Feb 10 2011
Management

Uncover Your Areas of Risk

IT audits can confirm effective IT processes and improve continuity of operations.

The benefits of IT auditing extend well beyond regulatory compliance. But even when not required by law, IT audits should become regular checkpoints for almost every information technology environment.

Continuity of operations and disaster recovery planning remain firmly entrenched in the hands of IT, often out of view of government leaders. State and local government leaders need to be educated about the benefits of auditing processes. IT audits uncover areas of risk and help senior officials understand where additional money may need to be budgeted.

Audits confirm effective IT processes to ensure the job security of the technical staff.

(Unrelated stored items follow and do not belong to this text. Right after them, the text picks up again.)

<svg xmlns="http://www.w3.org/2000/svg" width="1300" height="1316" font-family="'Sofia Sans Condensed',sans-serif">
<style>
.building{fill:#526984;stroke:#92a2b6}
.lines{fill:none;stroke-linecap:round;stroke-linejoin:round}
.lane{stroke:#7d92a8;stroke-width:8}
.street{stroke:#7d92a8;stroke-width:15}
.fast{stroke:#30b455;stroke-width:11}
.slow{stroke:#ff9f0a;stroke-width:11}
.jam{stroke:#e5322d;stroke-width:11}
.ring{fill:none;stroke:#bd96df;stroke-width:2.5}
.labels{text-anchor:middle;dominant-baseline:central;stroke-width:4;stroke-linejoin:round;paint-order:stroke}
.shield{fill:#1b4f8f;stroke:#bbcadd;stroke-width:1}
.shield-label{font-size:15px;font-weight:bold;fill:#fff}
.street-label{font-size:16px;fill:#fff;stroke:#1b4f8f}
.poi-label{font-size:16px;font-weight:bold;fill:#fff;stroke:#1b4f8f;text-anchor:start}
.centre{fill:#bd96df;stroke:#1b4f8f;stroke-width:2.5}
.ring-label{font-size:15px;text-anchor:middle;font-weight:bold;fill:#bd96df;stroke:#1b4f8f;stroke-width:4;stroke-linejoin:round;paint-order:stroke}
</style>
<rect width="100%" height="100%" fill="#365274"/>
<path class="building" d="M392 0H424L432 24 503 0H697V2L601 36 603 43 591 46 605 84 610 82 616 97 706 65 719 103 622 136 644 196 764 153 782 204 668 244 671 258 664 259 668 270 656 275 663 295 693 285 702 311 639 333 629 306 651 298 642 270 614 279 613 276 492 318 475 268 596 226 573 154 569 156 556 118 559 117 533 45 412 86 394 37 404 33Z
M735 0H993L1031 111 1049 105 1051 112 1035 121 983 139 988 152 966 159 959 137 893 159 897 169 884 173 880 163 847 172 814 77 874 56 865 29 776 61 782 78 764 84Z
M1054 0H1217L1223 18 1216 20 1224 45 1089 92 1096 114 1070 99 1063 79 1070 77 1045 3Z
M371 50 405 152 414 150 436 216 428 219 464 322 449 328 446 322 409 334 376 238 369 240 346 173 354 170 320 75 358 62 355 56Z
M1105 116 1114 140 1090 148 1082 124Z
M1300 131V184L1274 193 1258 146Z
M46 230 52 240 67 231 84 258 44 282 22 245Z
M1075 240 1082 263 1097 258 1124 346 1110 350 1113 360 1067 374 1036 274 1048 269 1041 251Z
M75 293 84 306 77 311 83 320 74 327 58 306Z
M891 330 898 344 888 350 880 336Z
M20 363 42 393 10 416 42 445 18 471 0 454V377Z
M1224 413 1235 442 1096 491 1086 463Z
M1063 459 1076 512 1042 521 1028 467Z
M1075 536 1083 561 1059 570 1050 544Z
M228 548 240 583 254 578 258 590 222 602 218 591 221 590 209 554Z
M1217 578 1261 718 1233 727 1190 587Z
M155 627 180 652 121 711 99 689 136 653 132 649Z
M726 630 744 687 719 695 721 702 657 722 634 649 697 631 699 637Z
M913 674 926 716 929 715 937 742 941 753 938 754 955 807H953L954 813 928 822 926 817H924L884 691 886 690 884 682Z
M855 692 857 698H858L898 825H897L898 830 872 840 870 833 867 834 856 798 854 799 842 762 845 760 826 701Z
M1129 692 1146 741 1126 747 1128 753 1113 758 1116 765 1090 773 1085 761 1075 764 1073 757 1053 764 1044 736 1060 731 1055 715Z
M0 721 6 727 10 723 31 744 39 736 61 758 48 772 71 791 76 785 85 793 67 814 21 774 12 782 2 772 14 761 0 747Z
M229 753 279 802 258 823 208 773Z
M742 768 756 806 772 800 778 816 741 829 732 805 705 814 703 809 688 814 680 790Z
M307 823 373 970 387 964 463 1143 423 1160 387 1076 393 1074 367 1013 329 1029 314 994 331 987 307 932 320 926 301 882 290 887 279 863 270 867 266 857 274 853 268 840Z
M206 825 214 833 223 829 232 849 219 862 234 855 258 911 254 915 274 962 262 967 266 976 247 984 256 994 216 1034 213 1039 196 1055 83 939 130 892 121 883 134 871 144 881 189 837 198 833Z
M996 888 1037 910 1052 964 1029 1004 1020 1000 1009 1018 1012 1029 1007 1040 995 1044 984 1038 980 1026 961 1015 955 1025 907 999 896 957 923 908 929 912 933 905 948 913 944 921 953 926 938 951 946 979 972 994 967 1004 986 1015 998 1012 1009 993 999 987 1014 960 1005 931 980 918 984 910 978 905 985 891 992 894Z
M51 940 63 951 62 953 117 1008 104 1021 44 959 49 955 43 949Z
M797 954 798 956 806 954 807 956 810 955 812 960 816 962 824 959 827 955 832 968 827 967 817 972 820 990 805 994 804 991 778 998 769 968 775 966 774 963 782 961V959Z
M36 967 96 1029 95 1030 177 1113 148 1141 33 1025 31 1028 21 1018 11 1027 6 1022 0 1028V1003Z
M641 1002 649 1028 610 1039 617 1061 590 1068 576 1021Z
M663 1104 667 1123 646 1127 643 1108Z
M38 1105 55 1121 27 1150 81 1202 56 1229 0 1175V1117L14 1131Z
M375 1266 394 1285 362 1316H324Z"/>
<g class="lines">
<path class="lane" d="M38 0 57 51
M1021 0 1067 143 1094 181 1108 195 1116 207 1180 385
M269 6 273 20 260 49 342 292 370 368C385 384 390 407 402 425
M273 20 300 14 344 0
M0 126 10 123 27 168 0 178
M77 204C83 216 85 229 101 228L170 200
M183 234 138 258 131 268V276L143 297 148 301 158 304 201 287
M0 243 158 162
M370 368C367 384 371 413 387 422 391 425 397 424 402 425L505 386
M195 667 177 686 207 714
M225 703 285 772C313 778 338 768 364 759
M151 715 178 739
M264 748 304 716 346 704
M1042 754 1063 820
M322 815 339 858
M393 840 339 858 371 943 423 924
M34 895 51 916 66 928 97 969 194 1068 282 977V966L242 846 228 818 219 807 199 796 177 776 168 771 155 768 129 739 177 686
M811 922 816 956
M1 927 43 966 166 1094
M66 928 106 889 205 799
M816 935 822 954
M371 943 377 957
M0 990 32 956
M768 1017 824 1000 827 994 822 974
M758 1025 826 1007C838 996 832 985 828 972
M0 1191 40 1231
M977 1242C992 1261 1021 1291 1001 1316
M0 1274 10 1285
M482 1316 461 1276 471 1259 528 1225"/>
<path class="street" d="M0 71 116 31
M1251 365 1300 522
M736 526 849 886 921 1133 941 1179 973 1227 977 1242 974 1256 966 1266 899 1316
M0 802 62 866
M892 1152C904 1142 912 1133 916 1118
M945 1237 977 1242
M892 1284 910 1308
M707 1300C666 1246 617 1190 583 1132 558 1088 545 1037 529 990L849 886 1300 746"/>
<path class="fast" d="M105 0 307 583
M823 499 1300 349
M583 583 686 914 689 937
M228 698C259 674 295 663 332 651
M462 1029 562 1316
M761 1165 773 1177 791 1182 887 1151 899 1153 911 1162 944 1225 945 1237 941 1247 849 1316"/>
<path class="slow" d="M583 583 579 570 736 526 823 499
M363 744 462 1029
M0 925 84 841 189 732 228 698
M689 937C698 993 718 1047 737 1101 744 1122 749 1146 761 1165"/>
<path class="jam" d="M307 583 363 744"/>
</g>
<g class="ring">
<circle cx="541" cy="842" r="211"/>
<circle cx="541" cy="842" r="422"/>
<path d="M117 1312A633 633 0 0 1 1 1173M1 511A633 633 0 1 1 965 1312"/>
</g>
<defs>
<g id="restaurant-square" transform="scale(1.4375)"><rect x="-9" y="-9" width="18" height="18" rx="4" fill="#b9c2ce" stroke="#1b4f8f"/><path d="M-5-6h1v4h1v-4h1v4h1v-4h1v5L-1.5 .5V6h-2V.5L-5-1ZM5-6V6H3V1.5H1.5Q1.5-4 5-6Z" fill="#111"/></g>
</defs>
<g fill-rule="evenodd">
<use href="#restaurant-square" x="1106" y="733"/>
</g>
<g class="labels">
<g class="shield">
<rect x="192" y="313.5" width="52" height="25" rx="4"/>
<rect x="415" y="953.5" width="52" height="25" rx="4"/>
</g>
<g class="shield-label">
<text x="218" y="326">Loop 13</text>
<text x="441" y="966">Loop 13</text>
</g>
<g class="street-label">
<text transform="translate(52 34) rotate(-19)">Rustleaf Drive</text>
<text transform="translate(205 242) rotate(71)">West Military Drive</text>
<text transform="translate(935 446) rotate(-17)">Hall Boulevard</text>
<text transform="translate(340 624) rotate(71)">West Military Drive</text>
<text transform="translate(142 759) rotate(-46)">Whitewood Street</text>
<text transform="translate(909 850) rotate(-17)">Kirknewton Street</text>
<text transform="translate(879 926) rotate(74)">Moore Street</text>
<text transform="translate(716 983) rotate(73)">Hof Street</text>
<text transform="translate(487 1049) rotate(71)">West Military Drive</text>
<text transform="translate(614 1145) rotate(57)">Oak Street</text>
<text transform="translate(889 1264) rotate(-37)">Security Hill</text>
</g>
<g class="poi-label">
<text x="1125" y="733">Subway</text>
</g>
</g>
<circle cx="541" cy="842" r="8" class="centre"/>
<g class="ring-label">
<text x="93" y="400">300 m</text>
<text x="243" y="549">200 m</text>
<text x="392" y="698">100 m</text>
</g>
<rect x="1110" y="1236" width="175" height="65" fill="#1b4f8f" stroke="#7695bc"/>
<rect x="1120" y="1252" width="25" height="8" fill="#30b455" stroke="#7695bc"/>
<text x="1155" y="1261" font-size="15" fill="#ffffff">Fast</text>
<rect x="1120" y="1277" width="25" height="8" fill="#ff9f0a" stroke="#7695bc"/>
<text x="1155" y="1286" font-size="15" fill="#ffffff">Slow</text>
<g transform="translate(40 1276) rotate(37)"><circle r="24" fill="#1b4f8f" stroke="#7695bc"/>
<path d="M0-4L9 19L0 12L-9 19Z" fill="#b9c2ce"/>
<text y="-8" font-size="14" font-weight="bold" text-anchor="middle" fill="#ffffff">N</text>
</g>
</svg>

Ultimately, identifying and minimizing risk increases peace of mind, when government leaders are shown that the systems and information needed to operate the organization are safe and secure.

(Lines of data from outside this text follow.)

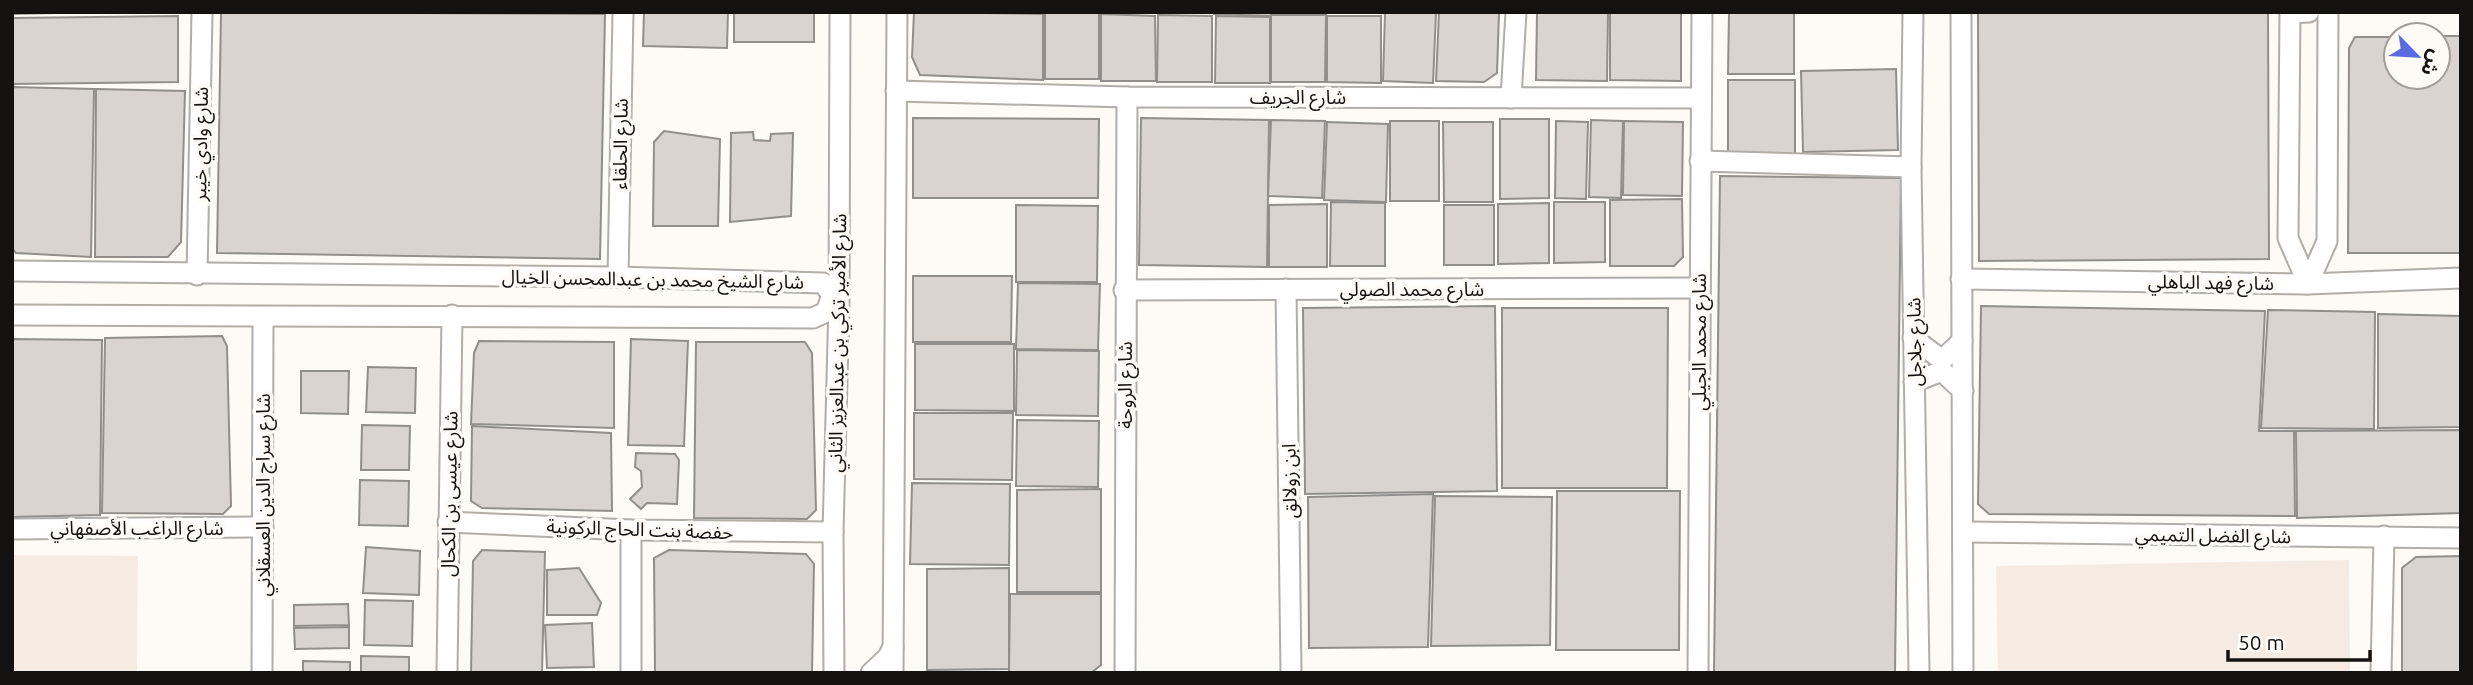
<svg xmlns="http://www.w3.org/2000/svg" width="2473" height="685" font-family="Ubuntu,'Noto Sans Arabic',sans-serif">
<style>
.built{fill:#f6ebe2}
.building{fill:#d9d4d0;stroke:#928e8b;stroke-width:2}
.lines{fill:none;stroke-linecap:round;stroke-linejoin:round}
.minor-casing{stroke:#b1ada9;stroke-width:23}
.minor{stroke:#fff;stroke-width:19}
.labels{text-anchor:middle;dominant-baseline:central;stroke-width:7;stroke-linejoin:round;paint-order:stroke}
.street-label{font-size:19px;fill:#141211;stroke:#fefaf6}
</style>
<rect width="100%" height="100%" fill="#fefaf6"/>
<g class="built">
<polygon points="12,555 138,556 137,673 12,673"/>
<polygon points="2349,560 2350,673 1998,673 1996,566"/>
</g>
<g class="building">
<polygon points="12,12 105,12 12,14"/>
<polygon points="221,12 605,14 600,259 217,253"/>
<polygon points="644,12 728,12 727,48 643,46"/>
<rect x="734" y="12" width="80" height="30"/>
<polygon points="914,12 1043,14 1043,80 920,75 912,57"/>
<polygon points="1045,12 1099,13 1099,79 1045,79"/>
<polygon points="1214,12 1271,12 1271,16 1214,14"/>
<rect x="1273" y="12" width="53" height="1"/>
<rect x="1330" y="12" width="53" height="1"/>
<polygon points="1385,12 1436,13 1433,83 1383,81"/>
<polygon points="1439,12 1499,13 1497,73 1484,82 1436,81"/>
<polygon points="1537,12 1608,12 1607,81 1536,80"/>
<polygon points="1610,12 1681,12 1681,81 1610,80"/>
<polygon points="1729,12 1794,12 1794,74 1728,74"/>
<polygon points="1978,12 2268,12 2269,259 1979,261"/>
<polygon points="1101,14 1155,16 1156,81 1101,81"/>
<polygon points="1158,15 1212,16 1212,82 1157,82"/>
<polygon points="1271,15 1326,15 1325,82 1271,82"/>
<polygon points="178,16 178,82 12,84 12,18"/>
<polygon points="1216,16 1270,17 1270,83 1215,83"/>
<polygon points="1327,16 1381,16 1381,83 1327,82"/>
<polygon points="2438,36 2461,36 2461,253 2348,253 2349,48 2355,37 2396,37 2396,77 2438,77"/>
<polygon points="1896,69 1898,150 1803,152 1801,71"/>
<rect x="1728" y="80" width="67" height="75"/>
<polygon points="12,87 94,89 91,257 16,253 12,248"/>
<polygon points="96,89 185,91 181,242 168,257 95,257"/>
<polygon points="913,118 1099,119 1098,198 913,198"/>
<polygon points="1141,118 1269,120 1267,267 1139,265"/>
<polygon points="1500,119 1549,119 1549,198 1500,199"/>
<polygon points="1271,120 1325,121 1322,198 1268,196"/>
<polygon points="1591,120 1623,121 1621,198 1589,197"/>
<rect x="1390" y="121" width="49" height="80"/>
<polygon points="1556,121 1588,122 1586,199 1555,198"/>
<polygon points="1624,121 1683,122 1682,196 1623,195"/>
<polygon points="1327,122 1388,124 1386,202 1324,200"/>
<polygon points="1443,122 1493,122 1493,202 1444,202"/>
<polygon points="664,131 720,139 718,226 653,226 654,142"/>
<polygon points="753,132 754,140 770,141 771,134 793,133 791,216 730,222 731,133"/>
<polygon points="1720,176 1901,178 1895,673 1714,673"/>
<polygon points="1682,199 1683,257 1674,266 1610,266 1610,200"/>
<polygon points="1331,202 1385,203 1385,266 1330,266"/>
<polygon points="1554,202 1605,202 1605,262 1554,263"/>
<polygon points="1549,203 1549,263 1498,264 1498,204"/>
<polygon points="1327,204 1327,267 1269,267 1269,205"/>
<polygon points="1016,205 1098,206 1097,282 1016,282"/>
<rect x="1444" y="205" width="50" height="60"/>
<polygon points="913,276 1012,276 1011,342 913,342"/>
<polygon points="1018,283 1100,284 1098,350 1016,349"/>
<polygon points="1495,306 1497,491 1305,494 1303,308"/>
<polygon points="1981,306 2265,311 2259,431 2294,431 2295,516 1989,514 1978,504"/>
<polygon points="1502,308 1668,308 1667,488 1502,488"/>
<polygon points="2268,310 2375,312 2374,429 2261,428"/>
<polygon points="2378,314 2461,316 2461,427 2378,428"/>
<polygon points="222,336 227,346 231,506 223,514 102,513 105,338"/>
<polygon points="12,339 102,340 100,515 12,517"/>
<polygon points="631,339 688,341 684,446 628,445"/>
<polygon points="479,341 614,342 614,428 471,424 474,353"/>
<polygon points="696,342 805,342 812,353 816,510 807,519 694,518"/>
<polygon points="915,344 1014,344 1014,411 915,410"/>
<polygon points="1017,350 1099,351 1098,416 1016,415"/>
<polygon points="368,367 416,368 415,413 366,412"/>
<polygon points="301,371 349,371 348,414 301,413"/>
<polygon points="914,413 1013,413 1012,480 914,479"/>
<polygon points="1017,420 1099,421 1098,487 1016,486"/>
<polygon points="362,425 410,426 409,470 361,470"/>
<polygon points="472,426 611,433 612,511 482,508 471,501"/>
<polygon points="2461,430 2461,513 2297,518 2296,431"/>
<polygon points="636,453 675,454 679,460 677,504 647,503 641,509 630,499 642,487 641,471 635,467"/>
<polygon points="360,480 409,481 408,526 359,525"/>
<polygon points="912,483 1010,484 1009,565 910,564"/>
<polygon points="1101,489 1101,592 1017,592 1017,490"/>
<polygon points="1557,491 1680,491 1679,650 1556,650"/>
<polygon points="1433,494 1428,647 1309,648 1308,497"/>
<polygon points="1435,496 1552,497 1550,645 1431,646"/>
<polygon points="366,547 420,551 419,595 363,593"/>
<polygon points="482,550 545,552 542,673 471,673 473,561"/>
<polygon points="669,550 806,554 814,564 812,673 655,673 654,558"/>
<polygon points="2461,556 2461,673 2402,673 2402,568 2416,557"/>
<polygon points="579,568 601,603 597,615 547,615 547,570"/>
<polygon points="1009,568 1009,669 927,670 927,569"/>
<polygon points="1010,594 1101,594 1101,665 1091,673 1009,673"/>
<polygon points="365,600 413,601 412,646 364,645"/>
<polygon points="348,604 349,625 294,626 294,605"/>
<polygon points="592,623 594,667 547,668 545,625"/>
<polygon points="349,627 349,648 295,649 294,628"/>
<polygon points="361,656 409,657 409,673 361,673"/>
<polygon points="303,661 350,662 350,673 303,673"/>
</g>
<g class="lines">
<defs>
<g id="minor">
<polyline points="1913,12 1911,167 1919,673"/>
<polyline points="1961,12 1963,673"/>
<polyline points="2290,12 2288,238 2308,284 2327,241 2328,12"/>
<polyline points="2290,13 2309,12"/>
<polyline points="896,91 1127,97 1701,98"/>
<polyline points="1511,98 1516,12"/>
<polyline points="1700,161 1911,167"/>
<polyline points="12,271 618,277 823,283 832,295 826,312 813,318 12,315"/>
<polyline points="197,275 202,12"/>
<polyline points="618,277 623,12"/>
<polyline points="1961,279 2308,284 2461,278"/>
<polyline points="1286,289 1291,673"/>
<polyline points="1124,290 1699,288"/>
<polyline points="1913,338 1942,360 1962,341"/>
<polyline points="1914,382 1942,371 1963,391"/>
<polyline points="448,522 631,530 833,532"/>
<polyline points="12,529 263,527"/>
<polyline points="1965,532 2461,538"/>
<polyline points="262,673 263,318"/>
<polyline points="447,673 452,315"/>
<polyline points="631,673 631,530"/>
<polyline points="834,673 833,532 839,303 840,12"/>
<polyline points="871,673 888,657 893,647"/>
<polyline points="893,673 897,12"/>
<polyline points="1125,673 1127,97"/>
<polyline points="1698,673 1702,12"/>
<polyline points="2381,673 2384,536"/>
</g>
</defs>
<use href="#minor" class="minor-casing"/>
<use href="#minor" class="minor"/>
</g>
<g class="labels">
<g class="street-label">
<text x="1298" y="97">شارع الجريف</text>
<text transform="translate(200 144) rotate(-89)">شارع وادي خيبر</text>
<text transform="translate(620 144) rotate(-89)">شارع الحلقاء</text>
<text transform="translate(653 279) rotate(1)">شارع الشيخ محمد بن عبدالمحسن الخيال</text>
<text transform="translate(2211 282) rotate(1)">شارع فهد الباهلي</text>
<text x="1412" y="289">شارع محمد الصولي</text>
<text transform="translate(1699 342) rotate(-90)">شارع محمد الجيلي</text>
<text transform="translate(1914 342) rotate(-91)">شارع جلاجل</text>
<text transform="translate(837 343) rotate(-89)">شارع الأمير تركي بن عبدالعزيز الثاني</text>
<text transform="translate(1125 385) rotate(-90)">شارع الروحة</text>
<text transform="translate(1289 481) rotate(-91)">ابن زولالق</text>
<text transform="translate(449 494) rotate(-89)">شارع عيسى بن الكحال</text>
<text transform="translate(263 495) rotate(-90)">شارع سراج الدين العسقلاني</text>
<text x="137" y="528">شارع الراغب الأصفهاني</text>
<text transform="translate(640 529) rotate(2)">حفصة بنت الحاج الركونية</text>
<text transform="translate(2213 535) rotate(1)">شارع الفضل التميمي</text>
</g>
</g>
<rect width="2473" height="685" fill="none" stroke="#141211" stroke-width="28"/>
<g transform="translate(2417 56) rotate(115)"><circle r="33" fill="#fefaf6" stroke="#a09d9a" stroke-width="2"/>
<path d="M0-5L12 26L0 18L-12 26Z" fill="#5a6be2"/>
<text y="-10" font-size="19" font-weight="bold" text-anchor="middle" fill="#141211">ش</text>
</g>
<path d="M2228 650v10h142v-10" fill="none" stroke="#141211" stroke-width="3.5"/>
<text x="2238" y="650" font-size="21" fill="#141211" stroke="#fefaf6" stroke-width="5" paint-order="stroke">50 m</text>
</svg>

When developing an IT auditing plan, consider a few key strategies:

  • Meet with senior officials to identify operational goals and discover concerns. What fears do they have? What potential failures do they see? This meeting will be one of joint education, where IT and leadership share what each thinks is important. Based on discovered concerns, develop an audit plan to check and confirm the most important mutual goals.
  • Select an unbiased third party for the audit. An audit performed by a group that wants to sell additional products or services might not produce a trustworthy report. Clearly state the scope of work and limit the potential for future services. This approach encourages focus on the task at hand and engenders trust in the resulting report.
  • Evaluate continuity of operations as part of the audit. Critical systems that have redundant components should be failed (during a maintenance window) to confirm that operations will continue even during a failure. Test different failure modes to ensure continuity despite a variety of potential problems. Try to fail the system when testing -- don't try to pass it. Only when the system can't be made to fail should it be considered acceptable.
  • Auditors should be key contributors to your disaster recovery planning, both in plan development and firedrill testing. Have the auditor recover critical portions of your environment. After each major IT deployment, consider trying a system recovery offsite, as though you had lost your data center in a fire, flood or other natural disaster. 
  • IT auditors should also be well-versed in security protocols and "white hat" hacking. Allow your auditors to attempt to compromise your systems by hijacking services or stealing data (specifically, customer data).
  • Auditors also need to keep a scorecard of observed, regular maintenance. How often were backups performed successfully? Were logs checked regularly? What other daily or weekly tasks should be measured to assure those tasks were actually performed as scheduled? Simple metrics (for example, the success rate for daily backups, measured as a percentage) can be tracked to show improvement (or lack of it) over time.
  • The auditor should produce two documents. The first, a technical report for IT staff on what risk points were found. The second, and most important, should be a one-page nontechnical summary for leadership. Develop a simple scoring system so each audit over time can be given a simple grade. This will help measure improvement and show the value that audits bring.

Every organization depends on its IT systems to keep operations running, though some skip the easy and relatively affordable step of implementing an effective IT audit. Few organizations will find a better way to increase communication, understanding and trust between IT and senior leadership.